===== Source text =====
Hmm, maybe you're right.  You've got to keep those random forwarding
addresses alive for a long (configurable) time so that replies will
continue to work.

    CVR> You have nailed it on the head. Which is why I brought it
    CVR> up. Not because this is the way it has to be in the future,
    CVR> but because all this is making Mailman's job a whole lot more
    CVR> complex (we were whining about that at work today, or at
    CVR> least I was and everyone was nodding sympathetically and
    CVR> looking for an open window -- email used to be pretty easy
    CVR> and straight forward. And now.....). But not just because all
    CVR> this crap is getting in the way, but also that fixing this
    CVR> crap is overkill for some environments, and going to be NOT
    CVR> ENOUGH in others.

Exactly.  Here's the trick: for those who it is not enough, get them
to pay enough for it that it could sustain a business.  That way, you
keep the overkill crowd happy with the free stuff, which the super
paranoid help subsidize.

    CVR> Damn, that sounds good, but -- I've had to give up crab and
    CVR> shellfish (I've developed an intermitten sensitivity to
    CVR> it. Sigh!) and I'm staying in cupertino where I'll be manning
    CVR> the war room this week making sure buttons get pushed when
    CVR> they need pushed, and not a minute before....

Ah too bad (about both!).  The offer of some cold ones (of a liquid of
your choice) stands if you ever make it to DC. :)

-Barry
=====
■ Exercise set:
**1)** Reproduce the passage of the email thread starting at "CVR> Damn, that" and ending at "a minute before....".
**2)** According to the email thread, what foods has CVR had to give up?
The rows come from a separate source unrelated to the email thread.
===== Supplied entries =====
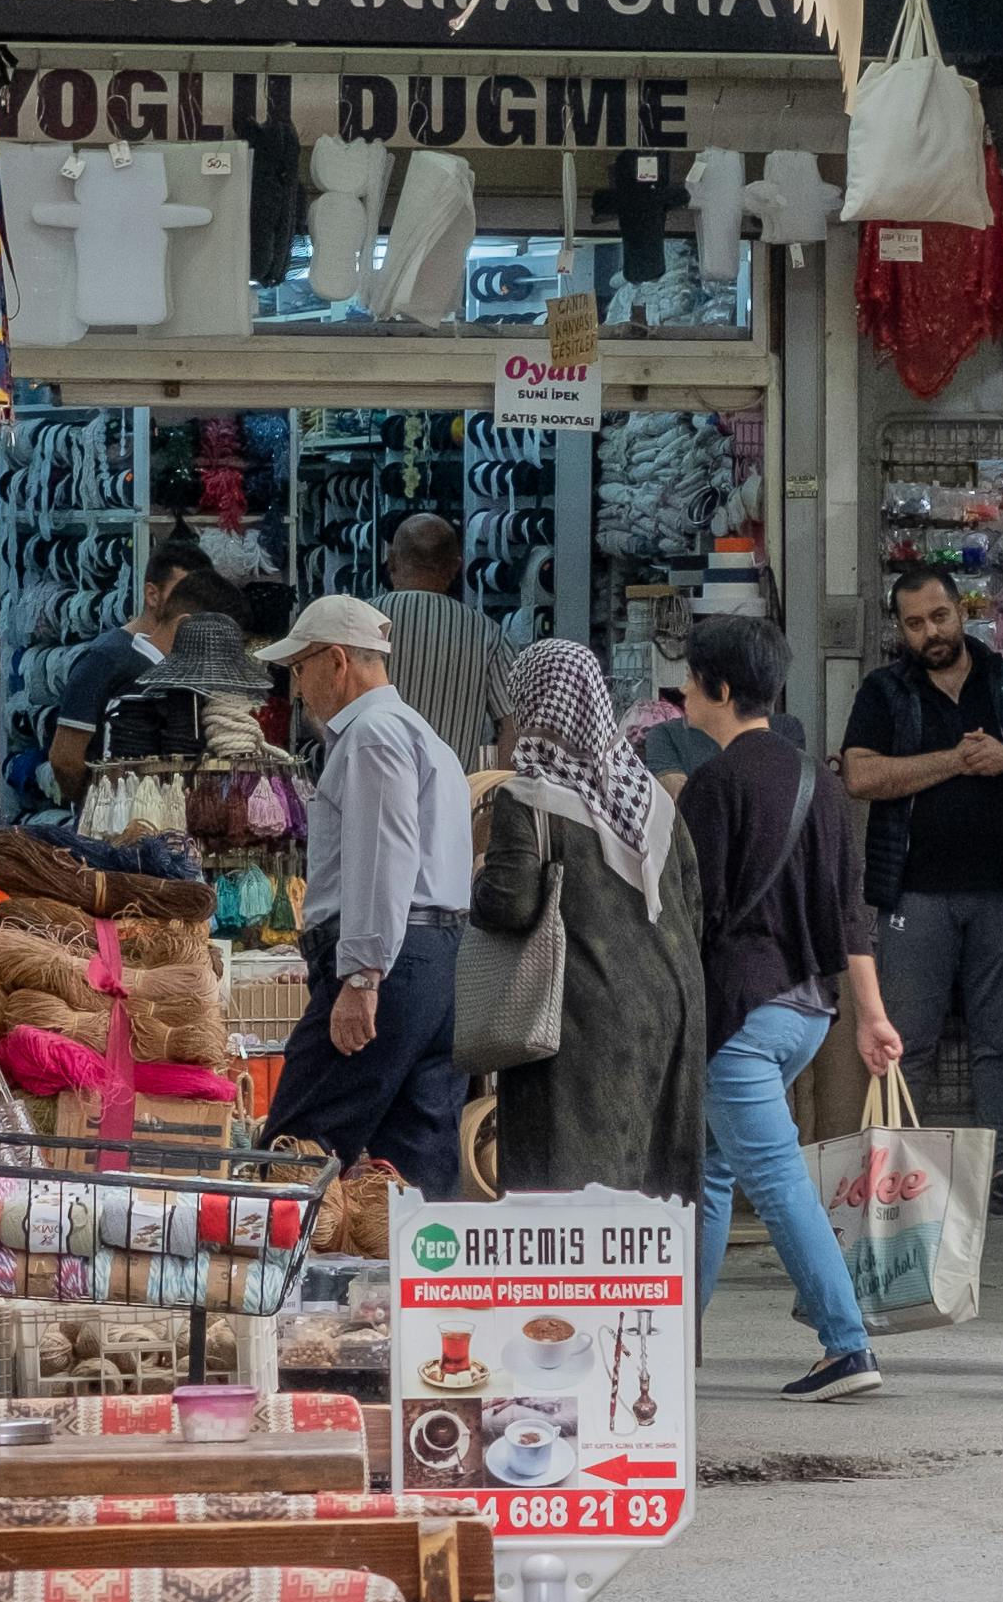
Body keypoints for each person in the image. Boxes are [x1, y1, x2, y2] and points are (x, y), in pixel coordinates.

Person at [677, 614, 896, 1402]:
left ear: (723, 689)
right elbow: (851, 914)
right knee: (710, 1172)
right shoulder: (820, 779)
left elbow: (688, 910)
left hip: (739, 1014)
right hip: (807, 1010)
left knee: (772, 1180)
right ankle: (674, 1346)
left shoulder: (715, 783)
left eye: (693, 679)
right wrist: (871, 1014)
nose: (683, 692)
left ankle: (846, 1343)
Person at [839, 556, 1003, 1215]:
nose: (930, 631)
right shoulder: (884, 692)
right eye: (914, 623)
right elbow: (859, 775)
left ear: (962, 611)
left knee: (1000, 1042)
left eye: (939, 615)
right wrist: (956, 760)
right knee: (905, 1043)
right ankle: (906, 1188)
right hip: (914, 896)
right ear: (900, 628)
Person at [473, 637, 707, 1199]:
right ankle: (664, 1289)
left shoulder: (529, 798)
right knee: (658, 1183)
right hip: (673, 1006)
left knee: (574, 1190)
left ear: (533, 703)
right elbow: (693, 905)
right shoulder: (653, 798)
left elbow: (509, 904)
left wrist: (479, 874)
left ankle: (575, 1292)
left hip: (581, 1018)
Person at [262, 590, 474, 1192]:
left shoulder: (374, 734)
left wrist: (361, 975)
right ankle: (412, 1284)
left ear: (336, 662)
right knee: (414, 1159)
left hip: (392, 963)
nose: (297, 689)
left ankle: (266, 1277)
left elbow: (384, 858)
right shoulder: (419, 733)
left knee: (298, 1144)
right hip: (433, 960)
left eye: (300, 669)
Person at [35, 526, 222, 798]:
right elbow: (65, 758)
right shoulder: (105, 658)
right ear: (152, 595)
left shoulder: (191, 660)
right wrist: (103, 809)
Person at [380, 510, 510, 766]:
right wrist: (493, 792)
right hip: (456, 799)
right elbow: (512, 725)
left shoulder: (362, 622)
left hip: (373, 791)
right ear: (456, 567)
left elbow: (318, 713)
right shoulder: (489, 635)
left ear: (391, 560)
=====
===== Supplied entries =====
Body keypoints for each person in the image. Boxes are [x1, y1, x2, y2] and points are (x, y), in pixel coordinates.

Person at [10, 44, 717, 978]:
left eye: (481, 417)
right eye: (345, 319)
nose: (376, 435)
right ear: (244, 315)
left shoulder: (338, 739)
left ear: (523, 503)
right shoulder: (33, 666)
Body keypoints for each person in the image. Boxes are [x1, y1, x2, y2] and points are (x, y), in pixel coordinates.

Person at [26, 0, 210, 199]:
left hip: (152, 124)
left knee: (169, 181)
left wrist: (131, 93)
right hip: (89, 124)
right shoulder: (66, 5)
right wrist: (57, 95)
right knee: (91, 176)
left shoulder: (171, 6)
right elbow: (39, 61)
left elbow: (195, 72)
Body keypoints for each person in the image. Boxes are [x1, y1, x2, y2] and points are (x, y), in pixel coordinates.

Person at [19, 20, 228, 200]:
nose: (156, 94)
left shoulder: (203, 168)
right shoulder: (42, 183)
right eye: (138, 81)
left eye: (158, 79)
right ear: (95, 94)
=====
■ Answers per task:
**1)**
CVR> Damn, that sounds good, but -- I've had to give up crab and
    CVR> shellfish (I've developed an intermitten sensitivity to
    CVR> it. Sigh!) and I'm staying in cupertino where I'll be manning
    CVR> the war room this week making sure buttons get pushed when
    CVR> they need pushed, and not a minute before....

**2)** Crab and shellfish.